Peternakan cacing kapal terdiri dari tangki air asin yang berisi panel-panel kayu daur ulang dengan cacing. Dengan sirkulasi udara yang cukup, tidak diperlukan sistem sirkulasi air tambahan.

Sebagai bonus, peneliti menemukan bahwa dengan memberikan pola makan cacing kapal yang berkayu dengan pelet khusus berbahan dasar alga, kerang yang dihasilkan kaya akan asam lemak tak jenuh ganda omega-3.


Dipasarkan dengan Nama 'Kerang Telanjang'

Penampakan cacing kapal di peternakan Universitas Cambridge, Inggris (Sumber: Universitas Plymouth)

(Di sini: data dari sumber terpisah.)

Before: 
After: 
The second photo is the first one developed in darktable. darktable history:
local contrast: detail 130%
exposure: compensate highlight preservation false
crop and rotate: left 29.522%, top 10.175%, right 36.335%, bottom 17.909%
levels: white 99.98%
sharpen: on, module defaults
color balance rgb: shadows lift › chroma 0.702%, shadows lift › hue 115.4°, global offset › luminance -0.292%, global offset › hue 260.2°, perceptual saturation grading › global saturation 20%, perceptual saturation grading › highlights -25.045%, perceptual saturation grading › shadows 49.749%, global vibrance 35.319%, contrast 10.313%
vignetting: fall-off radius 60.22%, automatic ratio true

Meskipun begitu, tantangan utama mungkin terletak pada pemasaran. Agar lebih diterima oleh konsumen, para ilmuwan berencana untuk memasarkan teredinidae dengan nama "Kerang Telanjang". Mereka juga melihat potensi bivalvia sebagai pengganti ikan dalam produk olahan seperti fish finger atau kue ikan, daripada dijual sebagai makanan mandiri.

"Kami sangat membutuhkan sumber pangan alternatif yang menyediakan profil daging dan ikan yang kaya mikronutrien namun tanpa dampak lingkungan, dan sistem kami menawarkan solusi berkelanjutan," kata Shipway. 

Ia juga menambahkan, menu nugget kerang telanjang mungkin bisa menjadi cara luar biasa agar bisa beralih dari makan daging sapi. Ia menyinggung jejak karbon dunia peternakan.